Second, don’t jump out of your car, in an intersection, and yell at someone (especially if you have personalized license plates).  Sounds funny, but it's true.  When you are offended, take the time to find out what  the person really intended.  You may be surprised to discover, it had nothing to do with you.
How many times in our own lives do we assume someone is “honking” at us when they are not, do we take the time to listen?   How many times do we let our own impatience send the wrong signals to others? 

 

Friday, April 29, 2011

You should...

Several weeks ago my son was frustrated with a friend.  I naturally wanted to fix the situation so I suggested, “You should...text him.”  My son became upset and asked, “Mom, don’t you think I know how to contact my friends?”  Did I not know he was friendship savvy?  Of course I knew he was savvy!  However, I did not portray my good sentiments by the way I framed my suggestion.  Although my motive was pure, it felt demeaning to my son, and I had to apologize.
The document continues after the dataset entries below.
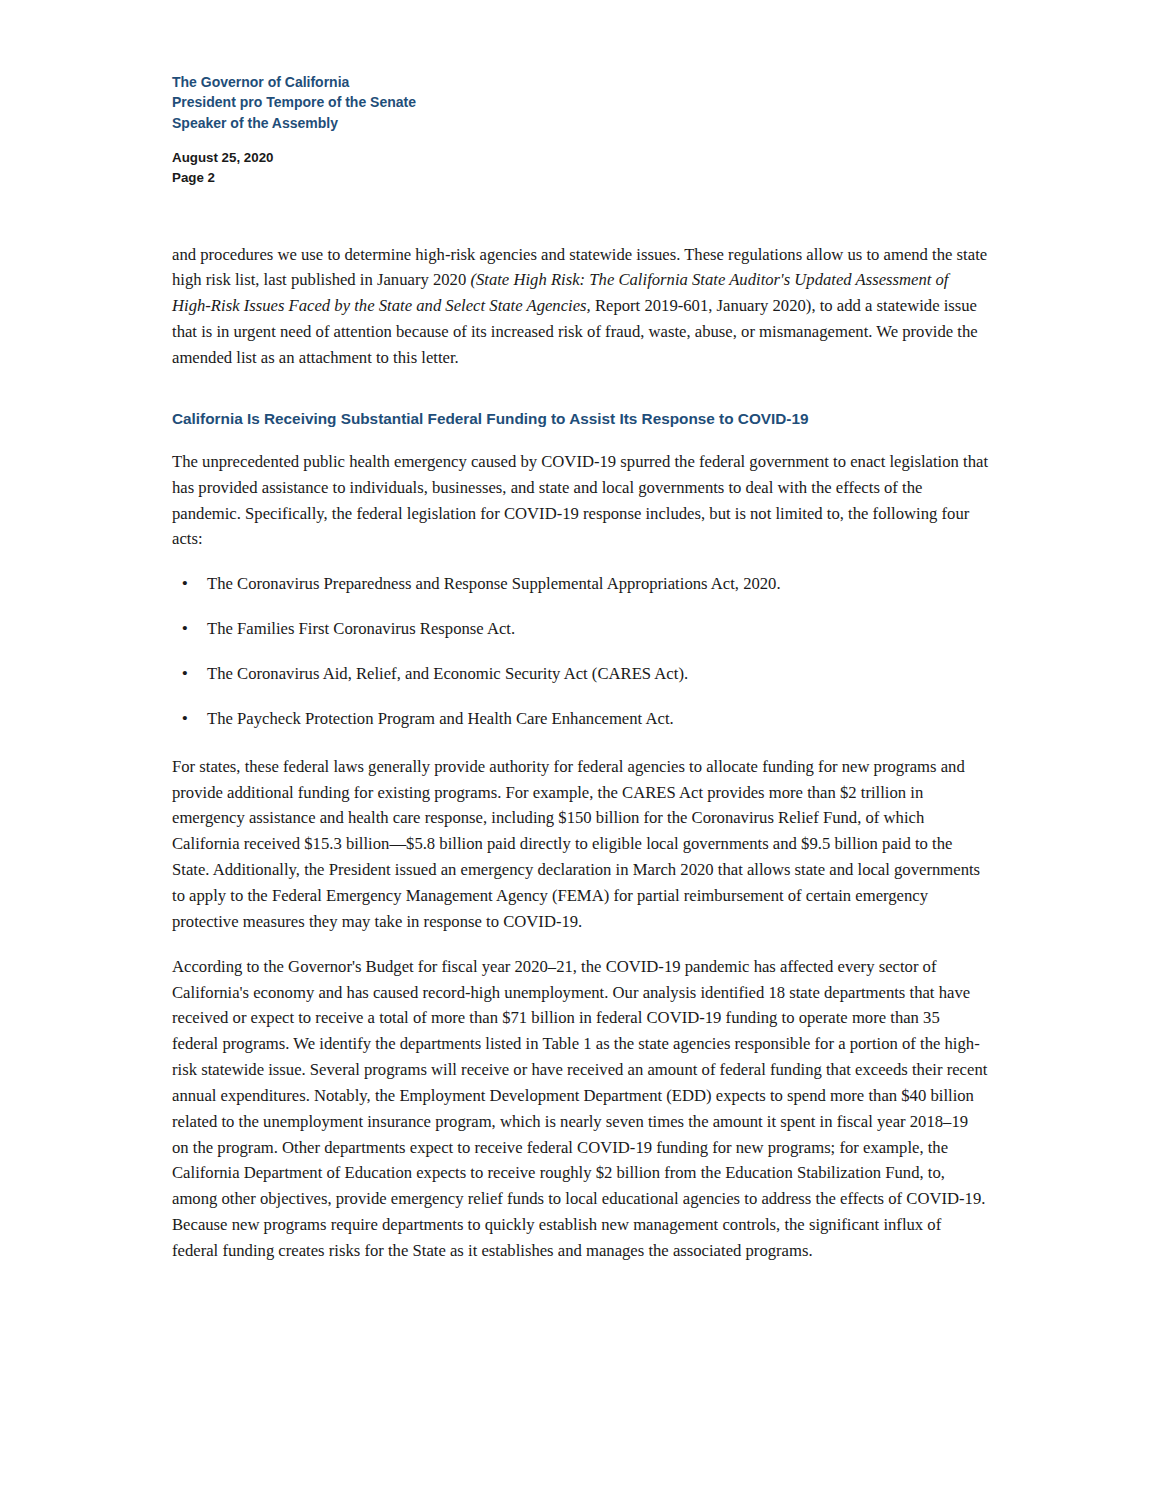The Governor of California President pro Tempore of the Senate Speaker of the Assembly
August 25, 2020 Page 2
and procedures we use to determine high-risk agencies and statewide issues. These regulations allow us to amend the state high risk list, last published in January 2020 (State High Risk: The California State Auditor's Updated Assessment of High-Risk Issues Faced by the State and Select State Agencies, Report 2019-601, January 2020), to add a statewide issue that is in urgent need of attention because of its increased risk of fraud, waste, abuse, or mismanagement. We provide the amended list as an attachment to this letter.
California Is Receiving Substantial Federal Funding to Assist Its Response to COVID-19
The unprecedented public health emergency caused by COVID-19 spurred the federal government to enact legislation that has provided assistance to individuals, businesses, and state and local governments to deal with the effects of the pandemic. Specifically, the federal legislation for COVID-19 response includes, but is not limited to, the following four acts:
The Coronavirus Preparedness and Response Supplemental Appropriations Act, 2020.
The Families First Coronavirus Response Act.
The Coronavirus Aid, Relief, and Economic Security Act (CARES Act).
The Paycheck Protection Program and Health Care Enhancement Act.
For states, these federal laws generally provide authority for federal agencies to allocate funding for new programs and provide additional funding for existing programs. For example, the CARES Act provides more than $2 trillion in emergency assistance and health care response, including $150 billion for the Coronavirus Relief Fund, of which California received $15.3 billion—$5.8 billion paid directly to eligible local governments and $9.5 billion paid to the State. Additionally, the President issued an emergency declaration in March 2020 that allows state and local governments to apply to the Federal Emergency Management Agency (FEMA) for partial reimbursement of certain emergency protective measures they may take in response to COVID-19.
According to the Governor's Budget for fiscal year 2020–21, the COVID-19 pandemic has affected every sector of California's economy and has caused record-high unemployment. Our analysis identified 18 state departments that have received or expect to receive a total of more than $71 billion in federal COVID-19 funding to operate more than 35 federal programs. We identify the departments listed in Table 1 as the state agencies responsible for a portion of the high-risk statewide issue. Several programs will receive or have received an amount of federal funding that exceeds their recent annual expenditures. Notably, the Employment Development Department (EDD) expects to spend more than $40 billion related to the unemployment insurance program, which is nearly seven times the amount it spent in fiscal year 2018–19 on the program. Other departments expect to receive federal COVID-19 funding for new programs; for example, the California Department of Education expects to receive roughly $2 billion from the Education Stabilization Fund, to, among other objectives, provide emergency relief funds to local educational agencies to address the effects of COVID-19. Because new programs require departments to quickly establish new management controls, the significant influx of federal funding creates risks for the State as it establishes and manages the associated programs.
I chatted with my sister about the situation. She suggested in the future reframing my advice with a question and eliminating the phrase “you should.”  If I would have asked my son, “Have you considered texting your friend?” He would have replied, “Yes, I have already texted him three times!” She was right! If my advice was framed as a question, I would have understood the whole situation.  My original "you should" advice was not revelant and the whole misunderstanding could have been avoided!

I learned a valuable lesson: ask a question instead of giving a “you should” answer. It might  be a challenge for a “fix it” person like me, but today I am offically eliminating "you should" from my vocabulary. 

How about you, do you find yourself offering “you should” advice?